The other option you have is build a central repository. All the data flows into one place. Then you have issues of that central data being out of sync with the data out there on the ground. If that data becomes inaccessible, or something happens, then you’re suddenly blind.

 

The third scenarios is a shared database that is backed by a blockchain protocol. That can allow everyone to get information from each other that is authenticated. Even if one of those parties gets hacked and someone who is malicious is trying to modify the data. They could report false results themselves. But they couldn’t stop anyone else from reporting results. They couldn’t interrupt traffic. Most importantly, they could override existing data that was out there. They couldn’t wipe it. The worst they could do is lie themselves. If what they’re reporting conflicts with what someone else is reporting, then you know there’s a problem. So it’s a lot harder to get away with.

AFWERX has contracted with 24 companies that had blockchain or distributed ledger technologies somewhere in their keywords totaling $2.3 million. Most of those were $50,000 SBIR Phase I awards. Two were $150,000 in STTR, and one was a $900,000 SBIR Phase II to SafeFlights Inc. for end-to-end visibility of supply chains. See more about that data here.

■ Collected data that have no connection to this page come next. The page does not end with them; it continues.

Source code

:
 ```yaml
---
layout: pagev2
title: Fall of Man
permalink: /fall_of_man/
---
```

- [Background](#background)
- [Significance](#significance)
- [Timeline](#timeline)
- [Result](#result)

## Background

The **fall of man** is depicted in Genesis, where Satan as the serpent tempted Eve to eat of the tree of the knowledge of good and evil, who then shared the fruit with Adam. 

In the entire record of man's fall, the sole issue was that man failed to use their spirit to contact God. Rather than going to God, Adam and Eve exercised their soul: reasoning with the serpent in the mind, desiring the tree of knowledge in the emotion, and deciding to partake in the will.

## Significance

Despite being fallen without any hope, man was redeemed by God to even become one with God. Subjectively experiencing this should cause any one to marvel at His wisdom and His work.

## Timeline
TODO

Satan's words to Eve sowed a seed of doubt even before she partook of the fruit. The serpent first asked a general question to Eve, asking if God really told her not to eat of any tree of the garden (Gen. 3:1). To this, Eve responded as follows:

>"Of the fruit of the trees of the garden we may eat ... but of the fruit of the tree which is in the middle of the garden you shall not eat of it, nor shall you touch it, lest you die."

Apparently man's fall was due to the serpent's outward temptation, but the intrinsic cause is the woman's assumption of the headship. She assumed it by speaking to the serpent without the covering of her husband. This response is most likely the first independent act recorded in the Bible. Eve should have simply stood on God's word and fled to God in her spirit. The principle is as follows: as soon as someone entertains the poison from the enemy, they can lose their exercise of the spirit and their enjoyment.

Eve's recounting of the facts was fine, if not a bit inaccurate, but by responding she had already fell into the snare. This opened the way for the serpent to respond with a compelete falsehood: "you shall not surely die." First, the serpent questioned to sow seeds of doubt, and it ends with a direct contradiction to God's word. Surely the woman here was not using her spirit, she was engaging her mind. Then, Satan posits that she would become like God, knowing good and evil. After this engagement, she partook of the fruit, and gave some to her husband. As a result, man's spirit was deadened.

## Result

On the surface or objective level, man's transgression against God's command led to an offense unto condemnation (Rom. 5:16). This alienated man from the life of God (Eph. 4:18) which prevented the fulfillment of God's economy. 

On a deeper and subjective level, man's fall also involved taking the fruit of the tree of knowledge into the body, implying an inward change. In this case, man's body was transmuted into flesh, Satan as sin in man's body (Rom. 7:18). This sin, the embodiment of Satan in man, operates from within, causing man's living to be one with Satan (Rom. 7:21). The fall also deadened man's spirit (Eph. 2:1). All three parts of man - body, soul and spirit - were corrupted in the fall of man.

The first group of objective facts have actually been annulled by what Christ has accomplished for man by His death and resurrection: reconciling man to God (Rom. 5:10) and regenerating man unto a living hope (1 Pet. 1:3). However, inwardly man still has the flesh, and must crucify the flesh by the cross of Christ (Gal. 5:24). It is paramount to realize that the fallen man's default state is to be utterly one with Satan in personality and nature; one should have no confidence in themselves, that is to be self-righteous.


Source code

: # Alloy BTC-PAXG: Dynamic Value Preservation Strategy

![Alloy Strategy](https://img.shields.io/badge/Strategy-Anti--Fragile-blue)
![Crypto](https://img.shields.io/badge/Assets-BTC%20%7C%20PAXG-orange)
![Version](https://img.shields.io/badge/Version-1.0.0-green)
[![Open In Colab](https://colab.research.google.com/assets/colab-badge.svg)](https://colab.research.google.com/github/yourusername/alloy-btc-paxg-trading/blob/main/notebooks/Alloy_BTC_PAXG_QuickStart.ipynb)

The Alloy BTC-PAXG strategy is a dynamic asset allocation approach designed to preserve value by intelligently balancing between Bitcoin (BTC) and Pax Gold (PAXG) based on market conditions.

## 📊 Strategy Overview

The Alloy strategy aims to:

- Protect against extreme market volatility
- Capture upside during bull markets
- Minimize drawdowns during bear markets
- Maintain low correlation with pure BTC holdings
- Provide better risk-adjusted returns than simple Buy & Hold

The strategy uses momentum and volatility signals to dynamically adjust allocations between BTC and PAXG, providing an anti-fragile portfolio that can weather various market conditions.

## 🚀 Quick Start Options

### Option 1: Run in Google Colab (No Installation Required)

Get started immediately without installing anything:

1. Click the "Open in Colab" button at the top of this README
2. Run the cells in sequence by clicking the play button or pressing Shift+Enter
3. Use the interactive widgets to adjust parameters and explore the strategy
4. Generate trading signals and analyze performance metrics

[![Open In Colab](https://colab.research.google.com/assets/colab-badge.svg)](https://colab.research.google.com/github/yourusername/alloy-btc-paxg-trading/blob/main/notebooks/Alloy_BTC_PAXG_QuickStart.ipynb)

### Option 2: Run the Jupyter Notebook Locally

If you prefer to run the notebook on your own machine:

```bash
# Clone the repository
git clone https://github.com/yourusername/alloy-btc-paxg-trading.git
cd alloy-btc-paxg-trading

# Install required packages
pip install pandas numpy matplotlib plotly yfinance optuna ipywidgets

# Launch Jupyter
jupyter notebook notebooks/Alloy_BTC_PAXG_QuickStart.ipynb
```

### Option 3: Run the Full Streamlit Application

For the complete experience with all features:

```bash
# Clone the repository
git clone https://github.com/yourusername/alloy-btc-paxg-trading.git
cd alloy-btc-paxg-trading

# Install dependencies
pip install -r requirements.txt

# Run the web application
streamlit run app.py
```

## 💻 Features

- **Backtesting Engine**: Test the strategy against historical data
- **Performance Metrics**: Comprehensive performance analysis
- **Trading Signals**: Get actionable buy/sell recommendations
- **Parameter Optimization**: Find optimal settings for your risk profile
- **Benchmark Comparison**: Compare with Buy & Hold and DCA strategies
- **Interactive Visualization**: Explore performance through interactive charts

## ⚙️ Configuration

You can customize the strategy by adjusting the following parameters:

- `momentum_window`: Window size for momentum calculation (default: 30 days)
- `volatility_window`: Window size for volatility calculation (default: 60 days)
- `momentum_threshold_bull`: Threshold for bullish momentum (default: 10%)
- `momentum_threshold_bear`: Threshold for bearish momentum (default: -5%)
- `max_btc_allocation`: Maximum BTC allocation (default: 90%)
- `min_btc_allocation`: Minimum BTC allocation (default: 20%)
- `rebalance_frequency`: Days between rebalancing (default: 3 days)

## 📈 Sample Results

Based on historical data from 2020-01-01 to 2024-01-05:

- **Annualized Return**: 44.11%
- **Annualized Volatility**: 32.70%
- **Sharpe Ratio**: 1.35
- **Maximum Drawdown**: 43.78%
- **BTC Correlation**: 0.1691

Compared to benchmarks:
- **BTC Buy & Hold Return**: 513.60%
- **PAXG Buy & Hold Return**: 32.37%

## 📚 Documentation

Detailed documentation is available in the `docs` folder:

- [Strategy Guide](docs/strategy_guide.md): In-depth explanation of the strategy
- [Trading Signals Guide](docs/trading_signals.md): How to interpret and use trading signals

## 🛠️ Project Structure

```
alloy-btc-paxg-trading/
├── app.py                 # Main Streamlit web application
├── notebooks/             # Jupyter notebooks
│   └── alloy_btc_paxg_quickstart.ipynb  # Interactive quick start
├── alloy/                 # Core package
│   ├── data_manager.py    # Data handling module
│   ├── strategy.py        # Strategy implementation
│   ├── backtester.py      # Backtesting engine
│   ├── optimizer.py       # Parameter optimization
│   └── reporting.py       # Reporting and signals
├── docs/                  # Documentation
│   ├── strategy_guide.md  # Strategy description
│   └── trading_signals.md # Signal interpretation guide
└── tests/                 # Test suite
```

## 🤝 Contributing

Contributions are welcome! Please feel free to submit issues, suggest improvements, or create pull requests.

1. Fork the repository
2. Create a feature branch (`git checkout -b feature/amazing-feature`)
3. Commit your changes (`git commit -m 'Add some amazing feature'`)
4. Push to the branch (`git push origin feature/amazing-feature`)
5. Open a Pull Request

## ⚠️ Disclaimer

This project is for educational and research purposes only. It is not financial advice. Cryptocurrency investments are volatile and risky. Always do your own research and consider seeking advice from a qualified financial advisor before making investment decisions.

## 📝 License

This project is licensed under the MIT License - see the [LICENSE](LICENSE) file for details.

SIMBA Chain recently received gold medal at the US Air Force advanced manufacturing olympics:

All of the Supply Chain Marathon competitors were given the same scenario: a fictional island called Elfmore was under siege. How could additive manufacturing be deployed to keep aircraft, weaponry, field hospitals and infrastructure operational? SIMBA Chain’s winning response combined portable, self-contained Rapid Additive Manufacturing Labs capable of printing metal, plastic, and composite parts on demand with the interconnectivity and cyber security of blockchain to deliver unprecedented additive manufacturing capabilities to forward-deployed military units, front-line medical staff and relief organizations.

 

“The key component of any supply chain is security and particularly critical to fast-changing military operations,” Neidig explains. “Including blockchain in our strategy set SIMBA Chain apart as our additive manufacturing labs were digitally and securely interconnected with one another and with military command This ensured the integrity of communications and that whatever was needed could be built to military specifications without compromise from external forces. This strategy resonated with the judges.”

I wonder how hard it would be to turn ABMS onto a blockchain? I figure something like that needs to be architected from the start. Perhaps the Navy, which shelled out $9.5 million contract to SIMBA Chain, will end up architecting the more resilient system for the services.